Lanny is brimming with emotion – Porter creates real characters who invite empathy. It is the simple frankness of Porter’s language that expresses how people think; thoughts are half-formed, barely articulated as characters observe the world around them. We watch alongside Lanny’s mum as Lanny “[dances]”, and “[sings]”, and “[hangs] upside down”. Their experiences feel visceral because Porter sheds all flowery language and pushes us deep into their heads, with clipped sentences that occasionally disjoint themselves into a new thought. When Lanny’s dad jolts awake “fists clenched”, he declares the proximity of the threat: “Someone in the house.”. He flies from aggressive – “come on then you flying fuck” – to afraid – “I have no actual defensive power” – in a single clause, and we feel the torrent of his emotions as if we were there. Mundane language creates emotional tension, both parents struggling to process what happened, able only to say “I don’t think I’ve ever been more frightened”. Their inability to articulate themselves beyond this feels human, as is the fact that the conflict is resolved with an offer to find quiet comfort in each other, when one asks, “Shall we spoon?” / “Please.”.
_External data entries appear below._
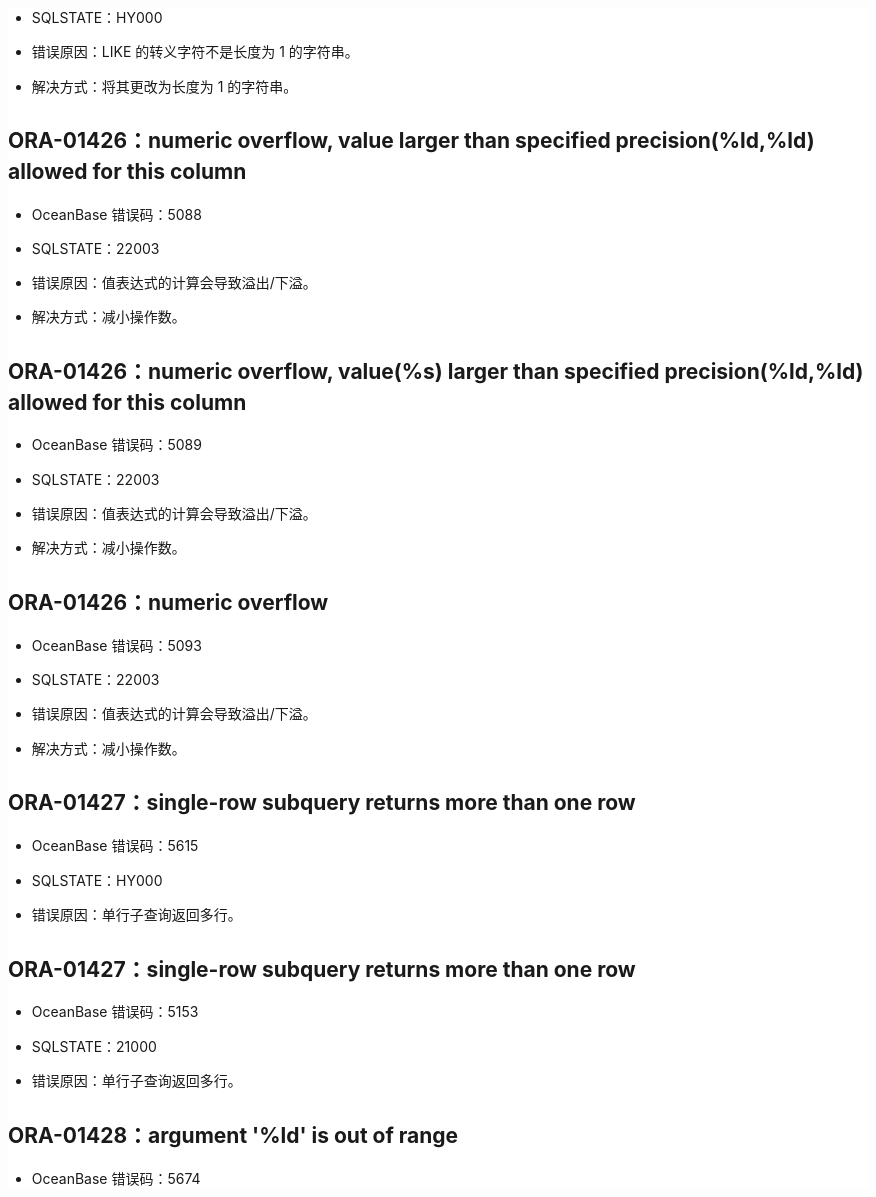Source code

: * SQLSTATE：HY000

* 错误原因：LIKE 的转义字符不是长度为 1 的字符串。

* 解决方式：将其更改为长度为 1 的字符串。

ORA-01426：numeric overflow, value larger than specified precision(%ld,%ld) allowed for this column
-----------------------------------------------------------------------------------------------------------------------

* OceanBase 错误码：5088

* SQLSTATE：22003

* 错误原因：值表达式的计算会导致溢出/下溢。

* 解决方式：减小操作数。

ORA-01426：numeric overflow, value(%s) larger than specified precision(%ld,%ld) allowed for this column
---------------------------------------------------------------------------------------------------------------------------

* OceanBase 错误码：5089

* SQLSTATE：22003

* 错误原因：值表达式的计算会导致溢出/下溢。

* 解决方式：减小操作数。

ORA-01426：numeric overflow
-----------------------------------------------

* OceanBase 错误码：5093

* SQLSTATE：22003

* 错误原因：值表达式的计算会导致溢出/下溢。

* 解决方式：减小操作数。

ORA-01427：single-row subquery returns more than one row
----------------------------------------------------------------------------

* OceanBase 错误码：5615

* SQLSTATE：HY000

* 错误原因：单行子查询返回多行。

ORA-01427：single-row subquery returns more than one row
----------------------------------------------------------------------------

* OceanBase 错误码：5153

* SQLSTATE：21000

* 错误原因：单行子查询返回多行。

ORA-01428：argument '%ld' is out of range
-------------------------------------------------------------

* OceanBase 错误码：5674

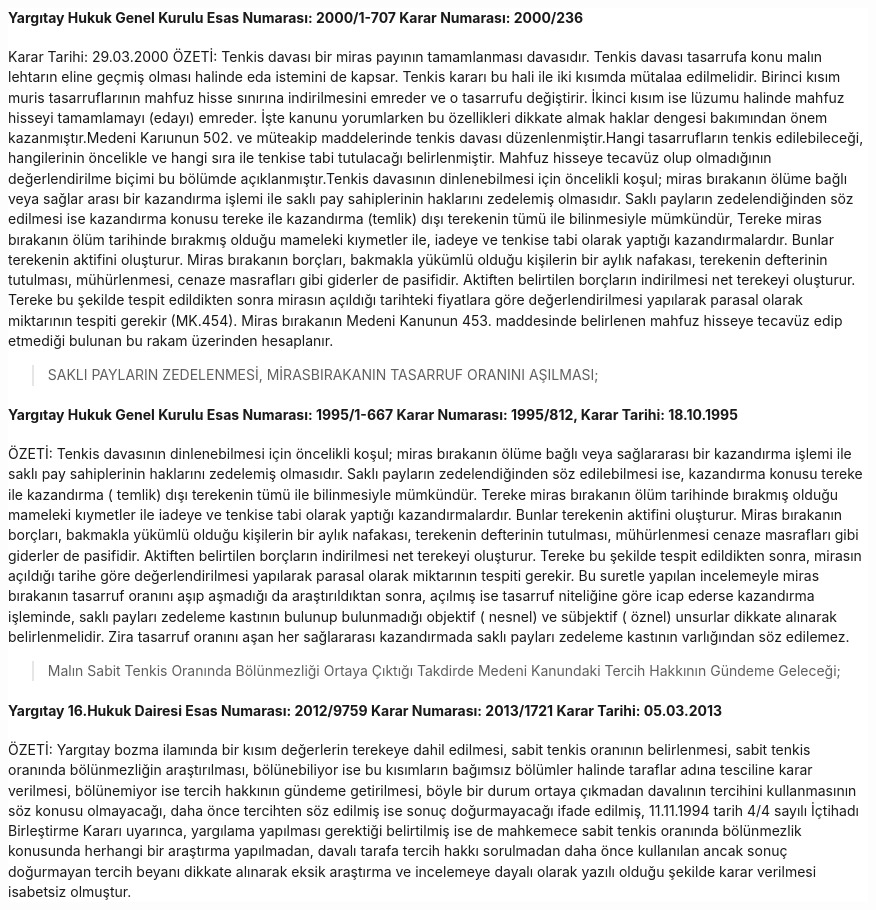 #### Yargıtay Hukuk Genel Kurulu Esas Numarası: 2000/1-707 Karar Numarası: 2000/236
Karar Tarihi: 29.03.2000
ÖZETİ: Tenkis davası bir miras payının tamamlanması davasıdır. Tenkis davası tasarrufa konu malın lehtarın eline geçmiş olması halinde eda istemini de kapsar. Tenkis kararı bu hali ile iki kısımda mütalaa edilmelidir. Birinci kısım muris tasarruflarının mahfuz hisse sınırına indirilmesini emreder ve o tasarrufu değiştirir. İkinci kısım ise lüzumu halinde mahfuz hisseyi tamamlamayı (edayı) emreder. İşte kanunu yorumlarken bu özellikleri dikkate almak haklar dengesi bakımından önem kazanmıştır.Medeni Karıunun 502. ve müteakip maddelerinde tenkis davası düzenlenmiştir.Hangi tasarrufların tenkis edilebileceği, hangilerinin öncelikle ve hangi sıra ile tenkise tabi tutulacağı belirlenmiştir. Mahfuz hisseye tecavüz olup olmadığının değerlendirilme biçimi bu bölümde açıklanmıştır.Tenkis davasının dinlenebilmesi için öncelikli koşul; miras bırakanın ölüme bağlı veya sağlar arası bir kazandırma işlemi ile saklı pay sahiplerinin haklarını zedelemiş olmasıdır. Saklı payların zedelendiğinden söz edilmesi ise kazandırma konusu tereke ile kazandırma (temlik) dışı terekenin tümü ile bilinmesiyle mümkündür, Tereke miras bırakanın ölüm tarihinde bırakmış olduğu mameleki kıymetler ile, iadeye ve tenkise tabi olarak yaptığı kazandırmalardır. Bunlar terekenin aktifini oluşturur. Miras bırakanın borçları, bakmakla yükümlü olduğu kişilerin bir aylık nafakası, terekenin defterinin tutulması, mühürlenmesi, cenaze masrafları gibi giderler de pasifidir. Aktiften belirtilen borçların indirilmesi net terekeyi oluşturur. Tereke bu şekilde tespit edildikten sonra mirasın açıldığı tarihteki fiyatlara göre değerlendirilmesi yapılarak parasal olarak miktarının tespiti gerekir (MK.454). Miras bırakanın Medeni Kanunun 453. maddesinde belirlenen mahfuz hisseye tecavüz edip etmediği bulunan bu rakam üzerinden hesaplanır.

> SAKLI PAYLARIN ZEDELENMESİ, MİRASBIRAKANIN TASARRUF ORANINI AŞILMASI;

#### Yargıtay Hukuk Genel Kurulu Esas Numarası: 1995/1-667 Karar Numarası: 1995/812, Karar Tarihi: 18.10.1995
ÖZETİ: Tenkis davasının dinlenebilmesi için öncelikli koşul; miras bırakanın ölüme bağlı veya sağlararası bir kazandırma işlemi ile saklı pay sahiplerinin haklarını zedelemiş olmasıdır. Saklı payların zedelendiğinden söz edilebilmesi ise, kazandırma konusu tereke ile kazandırma ( temlik) dışı terekenin tümü ile bilinmesiyle mümkündür. Tereke miras bırakanın ölüm tarihinde bırakmış olduğu mameleki kıymetler ile iadeye ve tenkise tabi olarak yaptığı kazandırmalardır. Bunlar terekenin aktifini oluşturur. Miras bırakanın borçları, bakmakla yükümlü olduğu kişilerin bir aylık nafakası, terekenin defterinin tutulması, mühürlenmesi cenaze masrafları gibi giderler de pasifidir. Aktiften belirtilen borçların indirilmesi net terekeyi oluşturur. Tereke bu şekilde tespit edildikten sonra, mirasın açıldığı tarihe göre değerlendirilmesi yapılarak parasal olarak miktarının tespiti gerekir. Bu suretle yapılan incelemeyle miras bırakanın tasarruf oranını aşıp aşmadığı da araştırıldıktan sonra, açılmış ise tasarruf niteliğine göre icap ederse kazandırma işleminde, saklı payları zedeleme kastının bulunup bulunmadığı objektif ( nesnel) ve sübjektif ( öznel) unsurlar dikkate alınarak belirlenmelidir. Zira tasarruf oranını aşan her sağlararası kazandırmada saklı payları zedeleme kastının varlığından söz edilemez.

> Malın Sabit Tenkis Oranında Bölünmezliği Ortaya Çıktığı Takdirde Medeni Kanundaki Tercih Hakkının Gündeme Geleceği;

#### Yargıtay 16.Hukuk Dairesi Esas Numarası: 2012/9759 Karar Numarası: 2013/1721 Karar Tarihi: 05.03.2013
ÖZETİ: Yargıtay bozma ilamında bir kısım değerlerin terekeye dahil edilmesi, sabit tenkis oranının belirlenmesi, sabit tenkis oranında bölünmezliğin araştırılması, bölünebiliyor ise bu kısımların bağımsız bölümler halinde taraflar adına tesciline karar verilmesi, bölünemiyor ise tercih hakkının gündeme getirilmesi, böyle bir durum ortaya çıkmadan davalının tercihini kullanmasının söz konusu olmayacağı, daha önce tercihten söz edilmiş ise sonuç doğurmayacağı ifade edilmiş, 11.11.1994 tarih 4/4 sayılı İçtihadı Birleştirme Kararı uyarınca, yargılama yapılması gerektiği belirtilmiş ise de mahkemece sabit tenkis oranında bölünmezlik konusunda herhangi bir araştırma yapılmadan, davalı tarafa tercih hakkı sorulmadan daha önce kullanılan ancak sonuç doğurmayan tercih beyanı dikkate alınarak eksik araştırma ve incelemeye dayalı olarak yazılı olduğu şekilde karar verilmesi isabetsiz olmuştur.
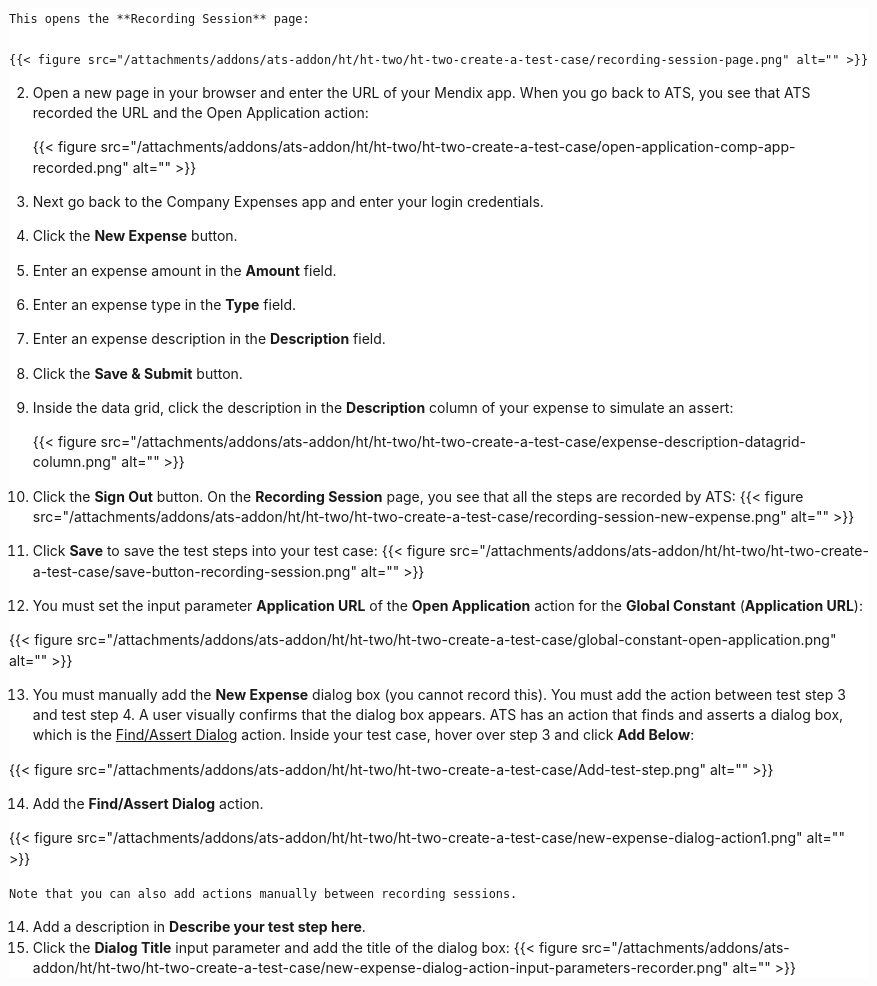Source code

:     This opens the **Recording Session** page:
    
    {{< figure src="/attachments/addons/ats-addon/ht/ht-two/ht-two-create-a-test-case/recording-session-page.png" alt="" >}}

2.  Open a new page in your browser and enter the URL of your Mendix app. When you go back to ATS, you see that ATS recorded the URL and the Open Application action:

    {{< figure src="/attachments/addons/ats-addon/ht/ht-two/ht-two-create-a-test-case/open-application-comp-app-recorded.png" alt="" >}}

3.  Next go back to the Company Expenses app and enter your login credentials. 
4.  Click the **New Expense** button.
5.  Enter an expense amount in the **Amount** field.
6.  Enter an expense type in the **Type** field.
7.  Enter an expense description in the **Description** field.
8.  Click the **Save & Submit** button.
9.  Inside the data grid, click the description in the **Description** column of your expense to simulate an assert:

    {{< figure src="/attachments/addons/ats-addon/ht/ht-two/ht-two-create-a-test-case/expense-description-datagrid-column.png" alt="" >}}

10. Click the **Sign Out** button. On the **Recording Session** page, you see that all the steps are recorded by ATS:
    {{< figure src="/attachments/addons/ats-addon/ht/ht-two/ht-two-create-a-test-case/recording-session-new-expense.png" alt="" >}}
  
11.  Click **Save** to save the test steps into your test case:
    {{< figure src="/attachments/addons/ats-addon/ht/ht-two/ht-two-create-a-test-case/save-button-recording-session.png" alt="" >}}

12.  You must set the input parameter **Application URL** of the **Open Application** action for the **Global Constant** (**Application URL**):

{{< figure src="/attachments/addons/ats-addon/ht/ht-two/ht-two-create-a-test-case/global-constant-open-application.png" alt="" >}}

13.  You must manually add the **New Expense** dialog box (you cannot record this). You must add the action between test step 3 and test step 4. A user visually confirms that the dialog box appears. ATS has an action that finds and asserts a dialog box, which is the [Find/Assert Dialog](/addons/ats-addon/rg-one-findassert-dialog/) action. Inside your test case, hover over step 3 and click **Add Below**:

{{< figure src="/attachments/addons/ats-addon/ht/ht-two/ht-two-create-a-test-case/Add-test-step.png" alt="" >}}

14. Add the **Find/Assert Dialog** action.

{{< figure src="/attachments/addons/ats-addon/ht/ht-two/ht-two-create-a-test-case/new-expense-dialog-action1.png" alt="" >}}

    Note that you can also add actions manually between recording sessions.

14.  Add a description in **Describe your test step here**.
15. Click the **Dialog Title** input parameter and add the title of the dialog box:
    {{< figure src="/attachments/addons/ats-addon/ht/ht-two/ht-two-create-a-test-case/new-expense-dialog-action-input-parameters-recorder.png" alt="" >}}
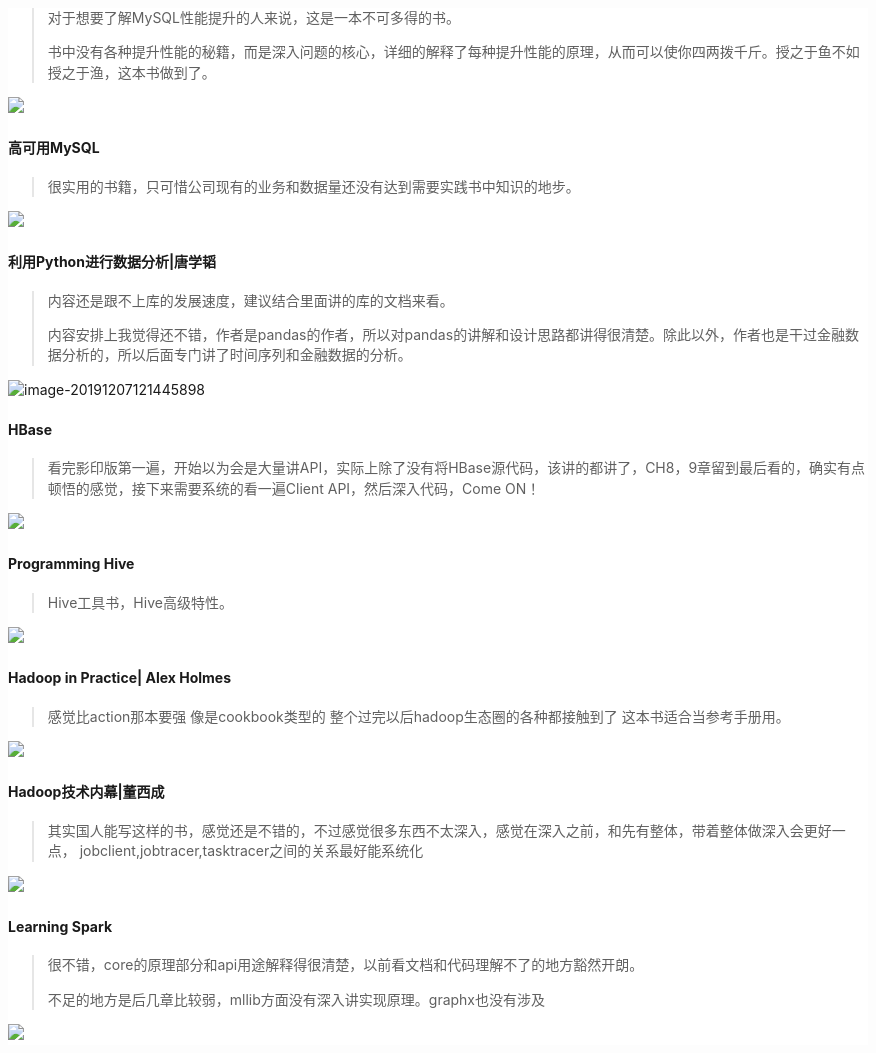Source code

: > 对于想要了解MySQL性能提升的人来说，这是一本不可多得的书。
>
> 书中没有各种提升性能的秘籍，而是深入问题的核心，详细的解释了每种提升性能的原理，从而可以使你四两拨千斤。授之于鱼不如授之于渔，这本书做到了。

![](https://tva1.sinaimg.cn/large/006tNbRwly1g9o16axv7cj305l06z400.jpg)

#### 高可用MySQL

> 很实用的书籍，只可惜公司现有的业务和数据量还没有达到需要实践书中知识的地步。

![](https://tva1.sinaimg.cn/large/006tNbRwly1g9o18npb1oj305906xt9q.jpg)

#### 利用Python进行数据分析|唐学韬

> 内容还是跟不上库的发展速度，建议结合里面讲的库的文档来看。
>
> 内容安排上我觉得还不错，作者是pandas的作者，所以对pandas的讲解和设计思路都讲得很清楚。除此以外，作者也是干过金融数据分析的，所以后面专门讲了时间序列和金融数据的分析。

![image-20191207121445898](https://tva1.sinaimg.cn/large/006tNbRwly1g9o1bg9xujj305606x0u4.jpg)

#### HBase

> 看完影印版第一遍，开始以为会是大量讲API，实际上除了没有将HBase源代码，该讲的都讲了，CH8，9章留到最后看的，确实有点顿悟的感觉，接下来需要系统的看一遍Client API，然后深入代码，Come ON！

![](https://tva1.sinaimg.cn/large/006tNbRwly1g9p7byg8jtj306q090760.jpg)

#### Programming Hive

> Hive工具书，Hive高级特性。

![](https://tva1.sinaimg.cn/large/006tNbRwly1g9p7cxhoe8j305406wzl4.jpg)

#### Hadoop in Practice| Alex Holmes

> 感觉比action那本要强 像是cookbook类型的 整个过完以后hadoop生态圈的各种都接触到了 这本书适合当参考手册用。

![](https://tva1.sinaimg.cn/large/006tNbRwly1g9p7e3axckj305g06pq3z.jpg)

#### Hadoop技术内幕|董西成

> 其实国人能写这样的书，感觉还是不错的，不过感觉很多东西不太深入，感觉在深入之前，和先有整体，带着整体做深入会更好一点， jobclient,jobtracer,tasktracer之间的关系最好能系统化

![](https://tva1.sinaimg.cn/large/006tNbRwly1g9p7rcs59oj305c064q3s.jpg)

#### Learning Spark

> 很不错，core的原理部分和api用途解释得很清楚，以前看文档和代码理解不了的地方豁然开朗。
>
> 不足的地方是后几章比较弱，mllib方面没有深入讲实现原理。graphx也没有涉及

![](https://tva1.sinaimg.cn/large/006tNbRwly1g9p7g4tl5pj3057070wfv.jpg)
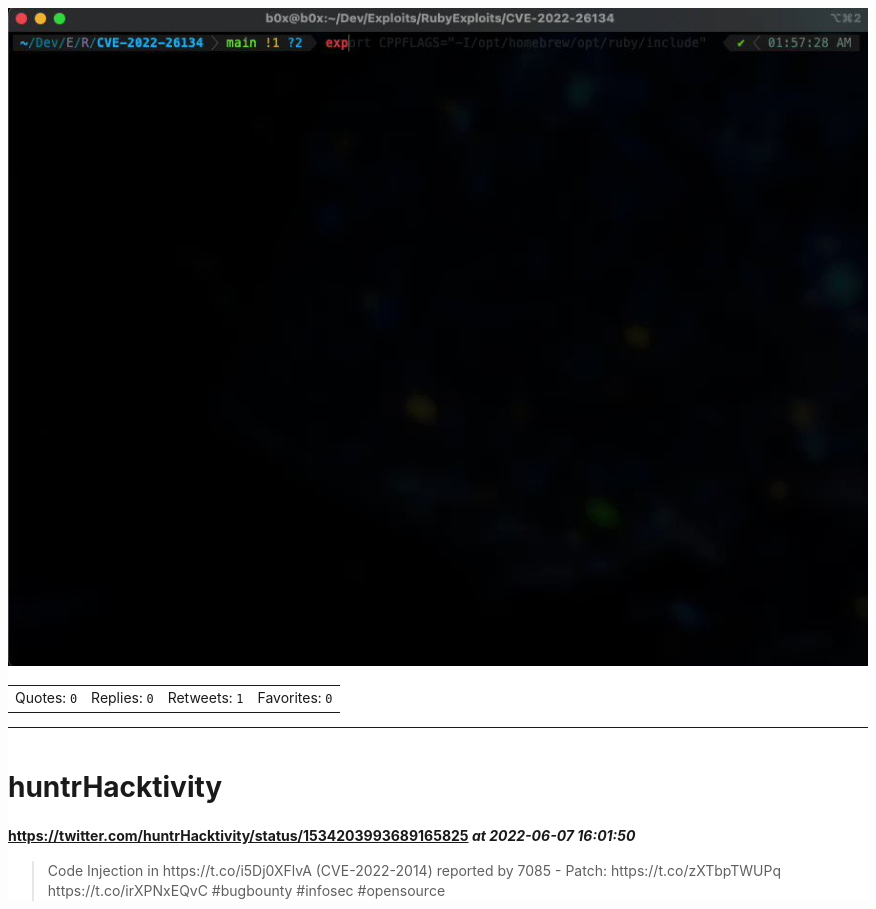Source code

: <td><img src="pictures/http+++pbs.twimg.com+ext_tw_video_thumb+1534296075904987136+pu+img+k4nQwemCGbkzixum.jpg" alt="http://pbs.twimg.com/ext_tw_video_thumb/1534296075904987136/pu/img/k4nQwemCGbkzixum.jpg"></td>
</table></tr>
<table><tr>
<td>Quotes: <code>0</code></td>
<td>Replies: <code>0</code></td>
<td>Retweets: <code>1</code></td>
<td>Favorites: <code>0</code></td>
</tr></table>

---

# huntrHacktivity
**https://twitter.com/huntrHacktivity/status/1534203993689165825 _at 2022-06-07 16:01:50_**
<blockquote>
Code Injection in https://t.co/i5Dj0XFlvA (CVE-2022-2014) reported by 7085 - Patch: https://t.co/zXTbpTWUPq
https://t.co/irXPNxEQvC #bugbounty #infosec #opensource
</blockquote>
The human element of Porter’s novel brings emotion to the fore in his writing, but in Lanny, it’s Porter’s bold choice to pair this with an experimental manipulation of form that creates a compelling narrative. The fact that Lanny is only seen through other’s eyes adds to his characterisation as “all in his own head”, this absence from reality culminating in his literal disappearance from the village. Porter mirrors absence with white space, punctuating the page with tension-filled marks, while rushed run-on sentences reflect the frenzied panic of the search, with a breathless “NO NO NO stop it I can’t believe”. In the background, the pulsing force of village conversations heightens the sense of urgency and mystifies Lanny even further. Snippets of conversation layered upon each other – literally, with Porter’s unique choice of typeface – reinforces vitality, building up into a coherent picture of Lanny’s disappearance, subtle in revealing the story.
These daring experiments allow Lanny to take a step back and meditate upon the English language itself; we see the voyeuristic perspective of Dead Papa Toothwort as he revels in language: “he swims in it, he gobbles it up…”. Toothwort is inhuman; English to him is delightful in its cacophony of mundanities, from the domestic tribulations of “clean forgot milk” to weather-related musings in “autumn’s a brutal surgeon”. The alien wonder of language is reinforced by the dancing typeface, and this distance allows an appreciation of inherent beauty found in words, to delight in meaning. “Autumn” as “a brutal surgeon” taken literally is absurd, yet it has metaphorical power in describing harsh weather. Simple phrases allow us to infer so much, packed with rich contexts. The use of colloquialisms reminds us how language is a unique reflection of culture in an English village. Finally, Porter meditates upon how language simultaneously creates and inhibits communication, highlighting the disjunct between what we think and say – when Lanny’s mum wants to scream “I hate hate hate you”, all she musters instead is to speak “calmly and kindly”. There remains so much that can never be adequately expressed socially, and language, as a fundamentally communicative tool, perhaps reveals its shortcomings not in expression, but in its need to conform to social expectation. This is a richly layered book which gives us much to consider; overall, a deeply satisfying read.